Directive = When you reach the line with "В Голливуде постоянно" in the records below, begin transcribing exactly and continue up to and including the line with "consolidadas como Zona 14 y Zona 10 crea una", leaving out every picture.

Supplied material =
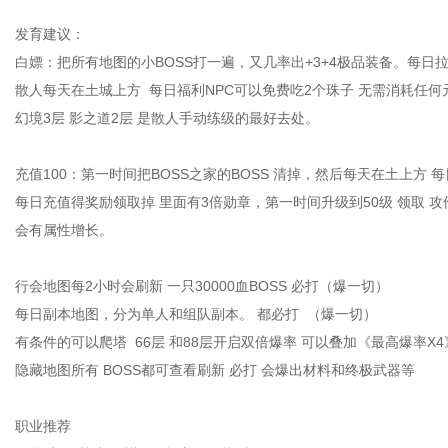
发育建议：
白嫖：把所有地图的小BOSS打一遍，又几率出+3+4极品装备。每日拉镖
散人每天在土城上方 每日福利NPC可以免费吃2个珠子 无需消耗任何
幻境3层 影之道2层 是散人手动练级的最好去处。
充值100：第一时间把BOSS之家的BOSS 清掉，然后每天在土上方 
每日充值得奖励领取掉 里面有3倍勋章，第一时间升级到50级 领取 
会有属性增长。
行会地图每2小时会刷新 一只30000血BOSS 必打（爆一切）
每日副本地图，分为单人和组队副本。 都必打 （爆一切）
有条件的可以爬塔 66层 和88层开启双倍爆率 可以叠加《最高爆率X4》
隐藏地图所有 BOSS都可查看刷新 必打 会爆出材料和终极武器等
职业推荐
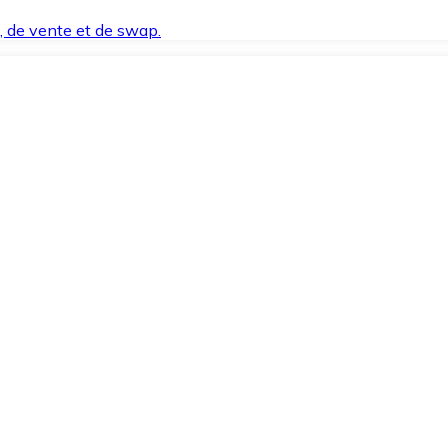
t, de vente et de swap.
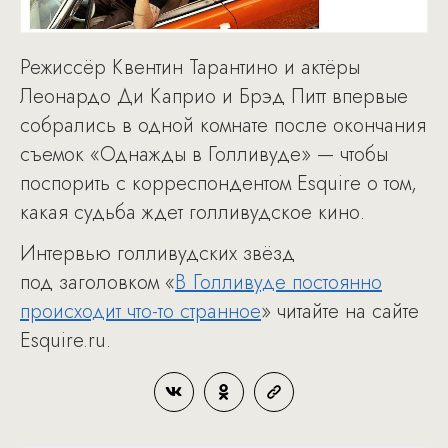
Режиссёр Квентин Тарантино и актёры
Леонардо Ди Каприо и Брэд Питт впервые
собрались в одной комнате после окончания
съемок «Однажды в Голливуде» — чтобы
поспорить с корреспондентом Esquire о том,
какая судьба ждет голливудское кино.
Интервью голливудских звёзд
под заголовком «
В Голливуде постоянно
происходит что-то странное
» читайте на сайте
Esquire.ru.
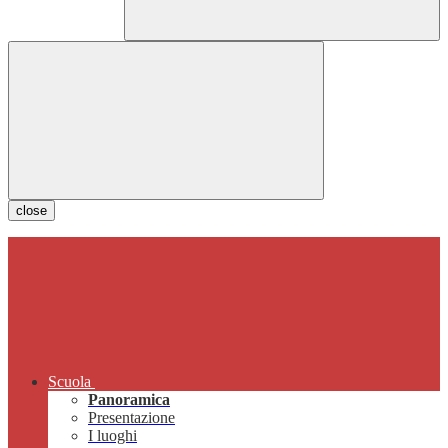
close
Scuola
Panoramica
Presentazione
I luoghi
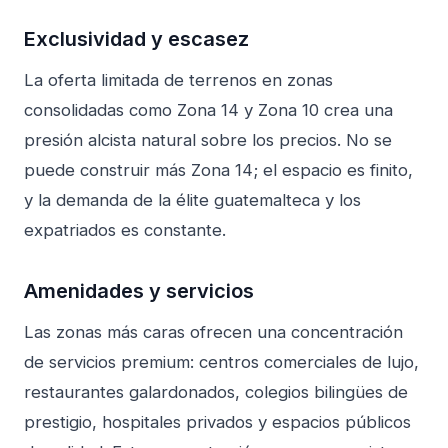
Exclusividad y escasez
La oferta limitada de terrenos en zonas
consolidadas como Zona 14 y Zona 10 crea una
presión alcista natural sobre los precios. No se
puede construir más Zona 14; el espacio es finito,
y la demanda de la élite guatemalteca y los
expatriados es constante.
Amenidades y servicios
Las zonas más caras ofrecen una concentración
de servicios premium: centros comerciales de lujo,
restaurantes galardonados, colegios bilingües de
prestigio, hospitales privados y espacios públicos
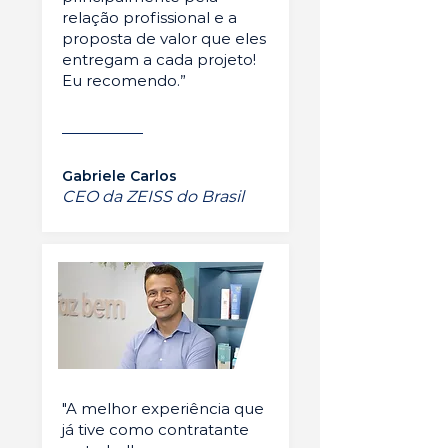
relação profissional e a
proposta de valor que eles
entregam a cada projeto!
Eu recomendo.”
Gabriele Carlos
CEO da ZEISS do Brasil
"A melhor experiência que
já tive como contratante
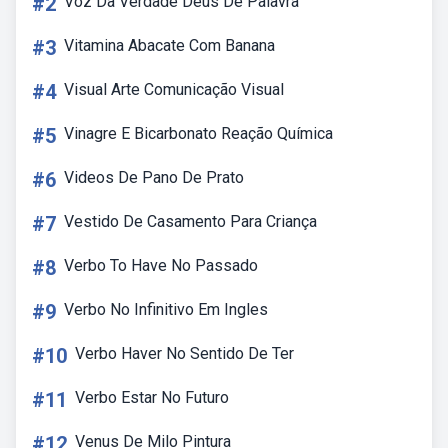
#2
Voz Da Verdade Deus De Palavra
#3
Vitamina Abacate Com Banana
#4
Visual Arte Comunicação Visual
#5
Vinagre E Bicarbonato Reação Química
#6
Videos De Pano De Prato
#7
Vestido De Casamento Para Criança
#8
Verbo To Have No Passado
#9
Verbo No Infinitivo Em Ingles
#10
Verbo Haver No Sentido De Ter
#11
Verbo Estar No Futuro
#12
Venus De Milo Pintura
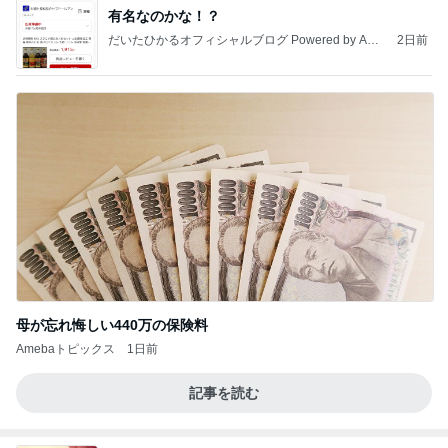
有名なのかな！？
だいたひかるオフィシャルブログ Powered by Ame
2日前
ba
母が忘れ悔しい440万の保険料
Amebaトピックス
1日前
記事を読む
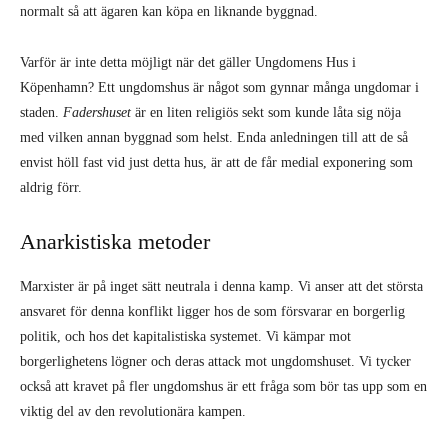
normalt så att ägaren kan köpa en liknande byggnad.
Varför är inte detta möjligt när det gäller Ungdomens Hus i
Köpenhamn? Ett ungdomshus är något som gynnar många ungdomar i
staden.
Fadershuset
är en liten religiös sekt som kunde låta sig nöja
med vilken annan byggnad som helst. Enda anledningen till att de så
envist höll fast vid just detta hus, är att de får medial exponering som
aldrig förr.
Anarkistiska metoder
Marxister är på inget sätt neutrala i denna kamp. Vi anser att det största
ansvaret för denna konflikt ligger hos de som försvarar en borgerlig
politik, och hos det kapitalistiska systemet. Vi kämpar mot
borgerlighetens lögner och deras attack mot ungdomshuset. Vi tycker
också att kravet på fler ungdomshus är ett fråga som bör tas upp som en
viktig del av den revolutionära kampen.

Solution to the problem =
В Голливуде постоянно
происходит что-то странное
» читайте на сайте
Esquire.ru.
close
Scuola
Panoramica
Presentazione
I luoghi
Exclusividad y escasez
La oferta limitada de terrenos en zonas
consolidadas como Zona 14 y Zona 10 crea una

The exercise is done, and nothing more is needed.